Can Blockchain Really Address Data Privacy Concerns?

Jun 18, 2018


Article ImageEvery industry is exploring the best use cases of the latest disruptive technology to demand our attention. The media publishing industry is no different. Especially with the ongoing buzz around Facebook and YouTube’s data scandal, the topic of blockchain technology and its effectiveness has surfaced. While the benefits of security, efficiency, privacy, and authentication have been harped upon, understanding its full potential poses many questions.

For publishers and advertisers, blockchain offers transparency in and automation of operations along with better management of data. For content creators, the technology offers ownership, attribution, and monetization. But can blockchain really solve data privacy issues when it comes to big, social platforms?

“Theoretically, yes, blockchain can solve data privacy issues but practically, no,” says Steven R. Gordon, Professor of Information Technology Management at Babson College, MA. “Social platforms are made for sharing information, and the effectiveness of any technology to support privacy in that context is limited by its users’ laxness in setting limits to the data they intend to share and their willingness to exchange private information for other benefits.”

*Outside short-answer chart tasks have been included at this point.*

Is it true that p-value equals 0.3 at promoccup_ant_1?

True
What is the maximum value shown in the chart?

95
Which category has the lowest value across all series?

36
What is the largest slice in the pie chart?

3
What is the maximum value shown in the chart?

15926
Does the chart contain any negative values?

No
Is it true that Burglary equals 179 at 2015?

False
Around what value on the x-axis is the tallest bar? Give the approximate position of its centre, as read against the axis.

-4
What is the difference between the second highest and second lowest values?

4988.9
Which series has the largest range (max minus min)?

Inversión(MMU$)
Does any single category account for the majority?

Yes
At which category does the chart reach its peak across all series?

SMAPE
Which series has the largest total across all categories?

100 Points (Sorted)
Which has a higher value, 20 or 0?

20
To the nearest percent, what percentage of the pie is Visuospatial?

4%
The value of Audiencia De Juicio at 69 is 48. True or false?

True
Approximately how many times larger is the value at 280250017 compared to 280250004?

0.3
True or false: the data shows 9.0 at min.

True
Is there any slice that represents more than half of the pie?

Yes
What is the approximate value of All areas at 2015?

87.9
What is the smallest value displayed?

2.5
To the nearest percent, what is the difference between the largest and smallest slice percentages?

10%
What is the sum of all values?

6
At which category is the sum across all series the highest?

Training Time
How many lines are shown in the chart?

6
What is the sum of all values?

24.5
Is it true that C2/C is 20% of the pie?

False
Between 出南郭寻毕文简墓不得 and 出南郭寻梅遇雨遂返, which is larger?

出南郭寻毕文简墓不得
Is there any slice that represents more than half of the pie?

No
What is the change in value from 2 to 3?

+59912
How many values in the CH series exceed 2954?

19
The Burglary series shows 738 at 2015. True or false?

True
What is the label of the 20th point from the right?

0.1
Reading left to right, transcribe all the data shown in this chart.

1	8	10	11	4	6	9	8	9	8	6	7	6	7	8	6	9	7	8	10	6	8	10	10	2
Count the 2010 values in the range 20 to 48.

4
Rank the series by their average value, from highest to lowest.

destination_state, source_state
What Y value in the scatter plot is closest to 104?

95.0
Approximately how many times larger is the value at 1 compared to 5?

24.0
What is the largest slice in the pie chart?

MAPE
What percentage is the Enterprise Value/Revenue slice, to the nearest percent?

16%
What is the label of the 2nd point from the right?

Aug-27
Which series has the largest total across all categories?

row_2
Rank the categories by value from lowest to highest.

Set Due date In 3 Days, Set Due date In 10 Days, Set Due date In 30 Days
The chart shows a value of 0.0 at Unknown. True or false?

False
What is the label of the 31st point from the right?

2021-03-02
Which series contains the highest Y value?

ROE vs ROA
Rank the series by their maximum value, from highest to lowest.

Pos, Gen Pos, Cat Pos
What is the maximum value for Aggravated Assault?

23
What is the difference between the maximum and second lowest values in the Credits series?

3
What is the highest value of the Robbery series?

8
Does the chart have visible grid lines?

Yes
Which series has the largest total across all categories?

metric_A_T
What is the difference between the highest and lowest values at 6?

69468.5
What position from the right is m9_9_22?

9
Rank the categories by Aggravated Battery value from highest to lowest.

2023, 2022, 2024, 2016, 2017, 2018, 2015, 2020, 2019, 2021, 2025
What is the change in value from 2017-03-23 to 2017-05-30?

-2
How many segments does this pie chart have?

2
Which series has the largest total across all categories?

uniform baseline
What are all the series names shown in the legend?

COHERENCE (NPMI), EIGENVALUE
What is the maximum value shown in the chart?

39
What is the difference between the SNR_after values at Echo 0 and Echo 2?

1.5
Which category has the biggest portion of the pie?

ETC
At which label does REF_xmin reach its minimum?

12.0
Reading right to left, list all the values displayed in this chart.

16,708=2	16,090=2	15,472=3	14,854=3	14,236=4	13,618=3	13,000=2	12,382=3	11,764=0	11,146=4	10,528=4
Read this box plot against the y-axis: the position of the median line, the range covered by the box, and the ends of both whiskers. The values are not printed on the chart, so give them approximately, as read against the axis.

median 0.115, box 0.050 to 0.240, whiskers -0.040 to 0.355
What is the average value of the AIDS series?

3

Gordon, host of the Blockchain Technology Network’s New England Meetup, teaches courses on Blockchain and Cryptocurrency Technologies, and Blockchain as a Business Disruptor. He adds, “Having data disperse throughout the blockchain presents its own privacy concerns, because public blockchain transactions are pseudonymous and users can take steps to hide their identity, but ultimately anonymity is not guaranteed.”

Meanwhile, Loudon Owen, Chair and CEO, DLT Labs, a global leader in distributed ledger enterprise solutions powered by blockchain, says, “In terms of solving data privacy issues, there are multifaceted challenges to properly managing data privacy. While the technology exists that can achieve virtually any outcome, and blockchain is ideally suited, the core issue is how powerfully consumers demand change. Blockchain-enabled solutions are the honest broker--transparent, secure and flexible--between organizations and individuals.” One of DLT’s products, DL Data Consent, uses distributed ledger technology to offer organizations the security of keeping record of meta-data and auditing the information.

Owen adds, “Any properly managed network, comprising the stewardship of massive amounts of private information, requires the highest standards of both security and approved usage. As blockchain solutions proliferate, so too will the data aggregated on these blockchains continue to expand. Fortunately, blockchain was built from the ground up with the prime focus being security. In public blockchains, the issue of false data being disseminated is no more of an issue than it is on the Internet today.” 8=

The European Union’s General Data Protection Regulation (GDPR) effective May this year brings an added layer of concern as to blockchain’s compatibility with the new laws. While Gordon believes that is dependent on the application, the type (public or permissioned) of blockchain being used, and the governance of the blockchain, Owen is of the opinion that blockchain and GDPR are a marriage made in heaven.

“A blockchain-enabled GDPR solution is not only the highest level of security but it also enables the transparency GDPR stipulates, including fast and flexible access from individuals,” Owen says. “It is quick to deploy and extremely cost-effective. There are some misunderstandings about blockchain, where people seem to think that information can never be deleted or that people cannot achieve the objective where individuals have the right to be ‘forgotten’, but a properly-architected blockchain GDPR solution enables the benefits of blockchain while also enabling the right to be forgotten.”

Myriad industries are adopting this transformative technology – the Accounting Blockchain Coalition was founded recently to provide guidance on best practices and serve as a knowledge-sharing platform. The Blockchain in Transport Alliance was founded last year to strategize ways to adapt the technology to the freight industry.

Overall though, the general consensus appears to be that the infrastructure is still lacking to the point where blockchain can be observed at the height of its functionality, in terms of scalability, complex applications, and standardized operations, to truly answer the question of how effectively it addresses growing privacy concerns.